## About this task
From the line with "449 940 0.76" to the line with "13 403 3.52", retype every line exactly, including those two, and leave out the rest of the data below.

## Data
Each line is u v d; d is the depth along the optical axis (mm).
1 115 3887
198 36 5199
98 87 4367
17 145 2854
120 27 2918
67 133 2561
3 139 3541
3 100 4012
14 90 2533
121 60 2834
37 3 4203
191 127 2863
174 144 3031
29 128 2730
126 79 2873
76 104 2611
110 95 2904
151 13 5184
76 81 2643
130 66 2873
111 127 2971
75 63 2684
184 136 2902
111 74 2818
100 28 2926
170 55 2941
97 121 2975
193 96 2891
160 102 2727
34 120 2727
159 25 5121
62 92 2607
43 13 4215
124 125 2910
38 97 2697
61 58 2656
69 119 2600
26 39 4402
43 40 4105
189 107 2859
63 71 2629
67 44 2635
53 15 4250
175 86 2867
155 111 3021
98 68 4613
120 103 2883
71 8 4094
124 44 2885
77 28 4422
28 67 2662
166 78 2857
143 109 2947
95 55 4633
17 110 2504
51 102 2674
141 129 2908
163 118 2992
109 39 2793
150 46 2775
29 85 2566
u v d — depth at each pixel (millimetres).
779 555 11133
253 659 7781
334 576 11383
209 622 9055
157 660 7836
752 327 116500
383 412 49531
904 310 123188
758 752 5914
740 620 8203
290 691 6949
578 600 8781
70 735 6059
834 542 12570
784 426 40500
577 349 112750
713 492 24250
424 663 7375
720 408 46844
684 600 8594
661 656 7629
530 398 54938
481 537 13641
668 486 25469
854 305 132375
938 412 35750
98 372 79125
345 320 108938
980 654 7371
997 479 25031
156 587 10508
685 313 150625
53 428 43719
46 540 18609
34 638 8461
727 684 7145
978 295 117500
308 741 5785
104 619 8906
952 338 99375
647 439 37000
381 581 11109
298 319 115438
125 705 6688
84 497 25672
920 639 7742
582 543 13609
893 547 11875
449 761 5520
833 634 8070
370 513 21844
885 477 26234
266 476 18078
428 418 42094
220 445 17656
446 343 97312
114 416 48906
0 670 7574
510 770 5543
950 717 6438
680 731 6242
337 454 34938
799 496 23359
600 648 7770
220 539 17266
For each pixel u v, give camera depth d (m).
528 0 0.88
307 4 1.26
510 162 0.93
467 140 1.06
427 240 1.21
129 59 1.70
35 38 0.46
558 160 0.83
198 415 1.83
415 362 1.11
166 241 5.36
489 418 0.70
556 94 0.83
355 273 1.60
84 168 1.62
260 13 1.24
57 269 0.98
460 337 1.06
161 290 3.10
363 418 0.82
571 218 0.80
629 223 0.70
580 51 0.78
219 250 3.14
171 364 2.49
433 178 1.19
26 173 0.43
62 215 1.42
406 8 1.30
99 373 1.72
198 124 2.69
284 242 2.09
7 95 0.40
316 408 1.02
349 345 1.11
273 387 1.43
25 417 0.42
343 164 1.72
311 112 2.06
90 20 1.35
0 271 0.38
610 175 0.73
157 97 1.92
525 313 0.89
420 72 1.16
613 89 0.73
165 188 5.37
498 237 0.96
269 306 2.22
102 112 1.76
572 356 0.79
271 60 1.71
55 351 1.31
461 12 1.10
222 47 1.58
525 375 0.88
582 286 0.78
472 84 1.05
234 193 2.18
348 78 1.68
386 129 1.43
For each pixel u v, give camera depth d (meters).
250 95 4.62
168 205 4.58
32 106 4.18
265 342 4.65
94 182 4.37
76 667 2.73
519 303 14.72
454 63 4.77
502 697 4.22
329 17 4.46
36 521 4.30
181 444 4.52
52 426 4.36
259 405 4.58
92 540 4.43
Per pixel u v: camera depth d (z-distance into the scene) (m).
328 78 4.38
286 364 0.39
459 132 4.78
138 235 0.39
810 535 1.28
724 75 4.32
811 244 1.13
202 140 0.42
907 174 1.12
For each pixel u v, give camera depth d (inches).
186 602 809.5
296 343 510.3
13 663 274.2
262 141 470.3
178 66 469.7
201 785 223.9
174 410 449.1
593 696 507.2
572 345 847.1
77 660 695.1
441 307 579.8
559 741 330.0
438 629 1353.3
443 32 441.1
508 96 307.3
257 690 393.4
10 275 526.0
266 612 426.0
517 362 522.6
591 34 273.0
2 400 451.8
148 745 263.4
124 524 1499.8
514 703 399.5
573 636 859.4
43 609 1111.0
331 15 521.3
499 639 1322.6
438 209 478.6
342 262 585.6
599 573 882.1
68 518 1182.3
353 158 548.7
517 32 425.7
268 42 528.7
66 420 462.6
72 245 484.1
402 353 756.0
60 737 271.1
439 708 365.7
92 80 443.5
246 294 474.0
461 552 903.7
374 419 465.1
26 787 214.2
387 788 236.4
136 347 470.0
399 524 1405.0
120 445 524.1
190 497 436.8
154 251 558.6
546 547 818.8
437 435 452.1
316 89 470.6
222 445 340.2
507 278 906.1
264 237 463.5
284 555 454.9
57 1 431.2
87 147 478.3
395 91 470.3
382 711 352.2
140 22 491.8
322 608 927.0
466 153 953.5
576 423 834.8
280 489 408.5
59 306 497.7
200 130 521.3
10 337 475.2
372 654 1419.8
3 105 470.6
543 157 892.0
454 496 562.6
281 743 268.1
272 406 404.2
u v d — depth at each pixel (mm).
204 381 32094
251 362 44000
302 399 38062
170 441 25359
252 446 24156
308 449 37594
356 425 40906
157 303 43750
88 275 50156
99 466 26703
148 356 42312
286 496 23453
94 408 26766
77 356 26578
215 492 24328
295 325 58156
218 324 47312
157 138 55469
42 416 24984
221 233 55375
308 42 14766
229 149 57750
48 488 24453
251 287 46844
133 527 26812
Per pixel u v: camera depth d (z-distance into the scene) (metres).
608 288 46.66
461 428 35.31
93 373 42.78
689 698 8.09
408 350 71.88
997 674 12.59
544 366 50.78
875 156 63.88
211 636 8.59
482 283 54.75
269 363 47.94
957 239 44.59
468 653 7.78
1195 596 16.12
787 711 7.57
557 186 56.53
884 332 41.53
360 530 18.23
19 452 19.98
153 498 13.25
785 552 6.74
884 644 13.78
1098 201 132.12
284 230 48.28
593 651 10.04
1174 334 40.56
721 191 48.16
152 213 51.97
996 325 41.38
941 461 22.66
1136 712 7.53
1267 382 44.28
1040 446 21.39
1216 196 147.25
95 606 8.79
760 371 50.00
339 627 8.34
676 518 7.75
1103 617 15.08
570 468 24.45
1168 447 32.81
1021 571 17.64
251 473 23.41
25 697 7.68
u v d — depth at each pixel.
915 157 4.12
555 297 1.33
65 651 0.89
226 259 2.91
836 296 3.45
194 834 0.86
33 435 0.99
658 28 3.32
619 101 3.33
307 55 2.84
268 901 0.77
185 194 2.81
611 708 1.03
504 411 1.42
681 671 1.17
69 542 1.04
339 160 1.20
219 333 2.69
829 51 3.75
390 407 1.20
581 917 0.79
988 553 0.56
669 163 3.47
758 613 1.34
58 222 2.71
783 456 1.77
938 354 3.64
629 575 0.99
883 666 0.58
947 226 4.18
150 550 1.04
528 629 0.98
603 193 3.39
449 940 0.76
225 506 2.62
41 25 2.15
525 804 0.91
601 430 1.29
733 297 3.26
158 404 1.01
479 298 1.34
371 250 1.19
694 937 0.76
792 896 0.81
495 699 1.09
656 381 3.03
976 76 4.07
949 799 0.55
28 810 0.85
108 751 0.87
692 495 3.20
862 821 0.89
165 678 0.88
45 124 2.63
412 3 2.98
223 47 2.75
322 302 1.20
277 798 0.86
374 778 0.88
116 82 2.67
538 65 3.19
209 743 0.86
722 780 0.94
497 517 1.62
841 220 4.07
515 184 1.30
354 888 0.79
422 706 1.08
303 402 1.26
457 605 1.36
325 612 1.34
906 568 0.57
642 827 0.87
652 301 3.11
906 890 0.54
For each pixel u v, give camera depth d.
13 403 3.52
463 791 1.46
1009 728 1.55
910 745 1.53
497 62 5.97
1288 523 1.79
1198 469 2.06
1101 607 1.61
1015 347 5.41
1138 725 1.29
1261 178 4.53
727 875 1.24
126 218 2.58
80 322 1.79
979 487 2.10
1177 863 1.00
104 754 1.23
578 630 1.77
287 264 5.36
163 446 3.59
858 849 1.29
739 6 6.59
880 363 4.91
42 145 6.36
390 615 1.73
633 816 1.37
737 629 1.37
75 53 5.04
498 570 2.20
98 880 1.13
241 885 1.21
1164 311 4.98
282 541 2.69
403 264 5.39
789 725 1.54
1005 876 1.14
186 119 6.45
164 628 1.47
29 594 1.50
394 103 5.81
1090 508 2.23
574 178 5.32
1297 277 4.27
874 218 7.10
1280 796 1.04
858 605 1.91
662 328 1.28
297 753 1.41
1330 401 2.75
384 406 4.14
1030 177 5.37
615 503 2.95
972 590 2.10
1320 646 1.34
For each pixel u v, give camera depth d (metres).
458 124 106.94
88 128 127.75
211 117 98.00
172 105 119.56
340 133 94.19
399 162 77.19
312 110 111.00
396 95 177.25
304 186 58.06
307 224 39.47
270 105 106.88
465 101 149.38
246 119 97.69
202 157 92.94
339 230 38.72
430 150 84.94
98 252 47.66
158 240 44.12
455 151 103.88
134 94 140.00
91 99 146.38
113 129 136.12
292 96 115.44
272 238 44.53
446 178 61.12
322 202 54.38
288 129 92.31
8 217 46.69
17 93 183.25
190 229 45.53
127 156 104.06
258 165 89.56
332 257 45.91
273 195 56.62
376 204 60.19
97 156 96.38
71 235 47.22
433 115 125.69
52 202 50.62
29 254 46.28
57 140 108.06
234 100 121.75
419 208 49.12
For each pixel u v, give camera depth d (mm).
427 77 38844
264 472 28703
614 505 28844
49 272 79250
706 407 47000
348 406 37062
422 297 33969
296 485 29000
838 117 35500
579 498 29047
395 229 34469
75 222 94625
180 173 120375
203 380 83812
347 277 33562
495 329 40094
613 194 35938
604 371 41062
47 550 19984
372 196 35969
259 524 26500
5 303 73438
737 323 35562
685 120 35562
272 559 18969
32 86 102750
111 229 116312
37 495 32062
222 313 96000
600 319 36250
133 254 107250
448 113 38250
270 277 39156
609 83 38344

## Written solution
449 940 0.76
225 506 2.62
41 25 2.15
525 804 0.91
601 430 1.29
733 297 3.26
158 404 1.01
479 298 1.34
371 250 1.19
694 937 0.76
792 896 0.81
495 699 1.09
656 381 3.03
976 76 4.07
949 799 0.55
28 810 0.85
108 751 0.87
692 495 3.20
862 821 0.89
165 678 0.88
45 124 2.63
412 3 2.98
223 47 2.75
322 302 1.20
277 798 0.86
374 778 0.88
116 82 2.67
538 65 3.19
209 743 0.86
722 780 0.94
497 517 1.62
841 220 4.07
515 184 1.30
354 888 0.79
422 706 1.08
303 402 1.26
457 605 1.36
325 612 1.34
906 568 0.57
642 827 0.87
652 301 3.11
906 890 0.54
For each pixel u v, give camera depth d.
13 403 3.52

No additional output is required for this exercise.